Your task: Please put every line of the entries into a two-column Markdown table headed Row and Line, numbering the rows and skipping blank lines. Leave the pictures out of the answer.
Start of Material to process
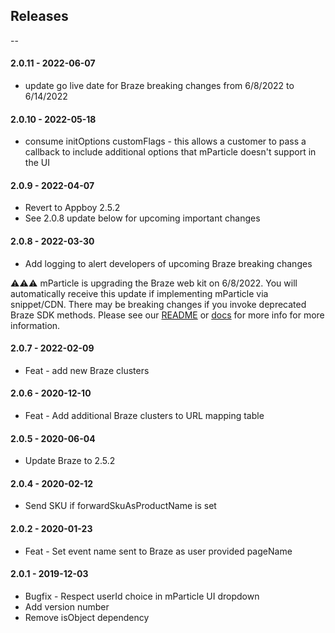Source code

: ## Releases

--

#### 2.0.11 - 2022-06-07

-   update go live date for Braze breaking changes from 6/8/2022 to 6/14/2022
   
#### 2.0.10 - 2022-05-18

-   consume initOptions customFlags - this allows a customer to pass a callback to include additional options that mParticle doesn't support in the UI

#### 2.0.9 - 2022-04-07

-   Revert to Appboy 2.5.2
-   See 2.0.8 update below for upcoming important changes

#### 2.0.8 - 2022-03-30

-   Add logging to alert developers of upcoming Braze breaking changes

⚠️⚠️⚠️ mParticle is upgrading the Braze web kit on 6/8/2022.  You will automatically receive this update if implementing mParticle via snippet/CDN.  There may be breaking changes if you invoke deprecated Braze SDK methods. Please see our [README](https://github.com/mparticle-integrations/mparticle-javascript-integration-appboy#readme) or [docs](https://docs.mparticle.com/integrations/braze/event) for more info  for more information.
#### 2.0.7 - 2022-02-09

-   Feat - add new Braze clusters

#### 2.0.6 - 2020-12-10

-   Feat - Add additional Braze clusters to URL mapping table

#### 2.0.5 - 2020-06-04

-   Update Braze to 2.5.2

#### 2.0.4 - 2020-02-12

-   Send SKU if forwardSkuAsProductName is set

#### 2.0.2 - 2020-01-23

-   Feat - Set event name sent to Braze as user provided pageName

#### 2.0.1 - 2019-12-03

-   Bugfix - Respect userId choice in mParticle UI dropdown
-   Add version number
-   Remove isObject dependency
End of Material to process
Exercise response:
| Row | Line |
|---|---|
| 1 | Source code |
| 2 | : ## Releases |
| 3 | -- |
| 4 | #### 2.0.11 - 2022-06-07 |
| 5 | -   update go live date for Braze breaking changes from 6/8/2022 to 6/14/2022 |
| 6 | #### 2.0.10 - 2022-05-18 |
| 7 | -   consume initOptions customFlags - this allows a customer to pass a callback to include additional options that mParticle doesn't support in the UI |
| 8 | #### 2.0.9 - 2022-04-07 |
| 9 | -   Revert to Appboy 2.5.2 |
| 10 | -   See 2.0.8 update below for upcoming important changes |
| 11 | #### 2.0.8 - 2022-03-30 |
| 12 | -   Add logging to alert developers of upcoming Braze breaking changes |
| 13 | ⚠️⚠️⚠️ mParticle is upgrading the Braze web kit on 6/8/2022.  You will automatically receive this update if implementing mParticle via snippet/CDN.  There may be breaking changes if you invoke deprecated Braze SDK methods. Please see our [README](https://github.com/mparticle-integrations/mparticle-javascript-integration-appboy#readme) or [docs](https://docs.mparticle.com/integrations/braze/event) for more info  for more information. |
| 14 | #### 2.0.7 - 2022-02-09 |
| 15 | -   Feat - add new Braze clusters |
| 16 | #### 2.0.6 - 2020-12-10 |
| 17 | -   Feat - Add additional Braze clusters to URL mapping table |
| 18 | #### 2.0.5 - 2020-06-04 |
| 19 | -   Update Braze to 2.5.2 |
| 20 | #### 2.0.4 - 2020-02-12 |
| 21 | -   Send SKU if forwardSkuAsProductName is set |
| 22 | #### 2.0.2 - 2020-01-23 |
| 23 | -   Feat - Set event name sent to Braze as user provided pageName |
| 24 | #### 2.0.1 - 2019-12-03 |
| 25 | -   Bugfix - Respect userId choice in mParticle UI dropdown |
| 26 | -   Add version number |
| 27 | -   Remove isObject dependency |